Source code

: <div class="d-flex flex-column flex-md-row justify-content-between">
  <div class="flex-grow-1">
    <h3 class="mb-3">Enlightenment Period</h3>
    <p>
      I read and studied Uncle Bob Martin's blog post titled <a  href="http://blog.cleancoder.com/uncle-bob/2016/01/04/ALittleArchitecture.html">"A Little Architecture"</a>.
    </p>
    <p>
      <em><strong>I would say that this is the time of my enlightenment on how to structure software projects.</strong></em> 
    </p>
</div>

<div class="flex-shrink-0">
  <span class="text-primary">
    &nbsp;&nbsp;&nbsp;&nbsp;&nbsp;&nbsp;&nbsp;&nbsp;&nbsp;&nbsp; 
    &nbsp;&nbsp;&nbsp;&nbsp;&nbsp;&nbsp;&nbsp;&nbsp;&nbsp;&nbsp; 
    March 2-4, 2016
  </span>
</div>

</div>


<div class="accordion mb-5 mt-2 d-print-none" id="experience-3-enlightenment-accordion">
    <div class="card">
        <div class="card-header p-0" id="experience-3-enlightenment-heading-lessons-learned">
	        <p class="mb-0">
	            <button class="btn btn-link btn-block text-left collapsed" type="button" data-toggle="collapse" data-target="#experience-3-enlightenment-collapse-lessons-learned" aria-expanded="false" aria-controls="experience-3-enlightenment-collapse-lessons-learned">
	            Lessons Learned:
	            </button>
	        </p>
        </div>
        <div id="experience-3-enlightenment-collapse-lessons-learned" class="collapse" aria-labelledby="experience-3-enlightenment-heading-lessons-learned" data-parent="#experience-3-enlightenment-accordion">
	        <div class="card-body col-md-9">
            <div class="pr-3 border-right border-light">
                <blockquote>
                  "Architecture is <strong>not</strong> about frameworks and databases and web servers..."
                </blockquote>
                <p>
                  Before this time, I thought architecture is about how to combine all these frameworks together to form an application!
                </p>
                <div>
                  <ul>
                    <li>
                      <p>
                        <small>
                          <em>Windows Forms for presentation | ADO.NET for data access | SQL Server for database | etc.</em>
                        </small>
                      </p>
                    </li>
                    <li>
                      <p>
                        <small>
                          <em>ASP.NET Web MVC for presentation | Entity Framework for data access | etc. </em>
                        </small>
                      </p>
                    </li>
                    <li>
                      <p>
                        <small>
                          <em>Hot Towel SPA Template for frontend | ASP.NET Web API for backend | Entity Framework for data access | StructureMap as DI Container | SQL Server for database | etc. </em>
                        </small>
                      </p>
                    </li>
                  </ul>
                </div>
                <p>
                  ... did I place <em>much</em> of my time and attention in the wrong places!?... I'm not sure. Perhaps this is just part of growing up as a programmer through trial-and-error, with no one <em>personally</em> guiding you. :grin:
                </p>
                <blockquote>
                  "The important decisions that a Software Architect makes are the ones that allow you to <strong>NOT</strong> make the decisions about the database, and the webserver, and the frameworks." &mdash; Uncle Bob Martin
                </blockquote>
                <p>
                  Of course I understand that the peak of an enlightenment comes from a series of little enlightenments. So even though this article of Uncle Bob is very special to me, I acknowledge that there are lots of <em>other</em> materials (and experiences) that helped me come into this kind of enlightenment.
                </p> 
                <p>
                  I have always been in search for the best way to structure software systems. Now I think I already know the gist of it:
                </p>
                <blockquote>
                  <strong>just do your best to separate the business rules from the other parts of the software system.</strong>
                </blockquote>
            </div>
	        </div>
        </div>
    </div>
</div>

########

■ **Assigned task**
Retype all of the data exactly, so that nothing differs from what is given.

■ **Task solution**
Source code

: <div class="d-flex flex-column flex-md-row justify-content-between">
  <div class="flex-grow-1">
    <h3 class="mb-3">Enlightenment Period</h3>
    <p>
      I read and studied Uncle Bob Martin's blog post titled <a  href="http://blog.cleancoder.com/uncle-bob/2016/01/04/ALittleArchitecture.html">"A Little Architecture"</a>.
    </p>
    <p>
      <em><strong>I would say that this is the time of my enlightenment on how to structure software projects.</strong></em> 
    </p>
</div>

<div class="flex-shrink-0">
  <span class="text-primary">
    &nbsp;&nbsp;&nbsp;&nbsp;&nbsp;&nbsp;&nbsp;&nbsp;&nbsp;&nbsp; 
    &nbsp;&nbsp;&nbsp;&nbsp;&nbsp;&nbsp;&nbsp;&nbsp;&nbsp;&nbsp; 
    March 2-4, 2016
  </span>
</div>

</div>


<div class="accordion mb-5 mt-2 d-print-none" id="experience-3-enlightenment-accordion">
    <div class="card">
        <div class="card-header p-0" id="experience-3-enlightenment-heading-lessons-learned">
	        <p class="mb-0">
	            <button class="btn btn-link btn-block text-left collapsed" type="button" data-toggle="collapse" data-target="#experience-3-enlightenment-collapse-lessons-learned" aria-expanded="false" aria-controls="experience-3-enlightenment-collapse-lessons-learned">
	            Lessons Learned:
	            </button>
	        </p>
        </div>
        <div id="experience-3-enlightenment-collapse-lessons-learned" class="collapse" aria-labelledby="experience-3-enlightenment-heading-lessons-learned" data-parent="#experience-3-enlightenment-accordion">
	        <div class="card-body col-md-9">
            <div class="pr-3 border-right border-light">
                <blockquote>
                  "Architecture is <strong>not</strong> about frameworks and databases and web servers..."
                </blockquote>
                <p>
                  Before this time, I thought architecture is about how to combine all these frameworks together to form an application!
                </p>
                <div>
                  <ul>
                    <li>
                      <p>
                        <small>
                          <em>Windows Forms for presentation | ADO.NET for data access | SQL Server for database | etc.</em>
                        </small>
                      </p>
                    </li>
                    <li>
                      <p>
                        <small>
                          <em>ASP.NET Web MVC for presentation | Entity Framework for data access | etc. </em>
                        </small>
                      </p>
                    </li>
                    <li>
                      <p>
                        <small>
                          <em>Hot Towel SPA Template for frontend | ASP.NET Web API for backend | Entity Framework for data access | StructureMap as DI Container | SQL Server for database | etc. </em>
                        </small>
                      </p>
                    </li>
                  </ul>
                </div>
                <p>
                  ... did I place <em>much</em> of my time and attention in the wrong places!?... I'm not sure. Perhaps this is just part of growing up as a programmer through trial-and-error, with no one <em>personally</em> guiding you. :grin:
                </p>
                <blockquote>
                  "The important decisions that a Software Architect makes are the ones that allow you to <strong>NOT</strong> make the decisions about the database, and the webserver, and the frameworks." &mdash; Uncle Bob Martin
                </blockquote>
                <p>
                  Of course I understand that the peak of an enlightenment comes from a series of little enlightenments. So even though this article of Uncle Bob is very special to me, I acknowledge that there are lots of <em>other</em> materials (and experiences) that helped me come into this kind of enlightenment.
                </p> 
                <p>
                  I have always been in search for the best way to structure software systems. Now I think I already know the gist of it:
                </p>
                <blockquote>
                  <strong>just do your best to separate the business rules from the other parts of the software system.</strong>
                </blockquote>
            </div>
	        </div>
        </div>
    </div>
</div>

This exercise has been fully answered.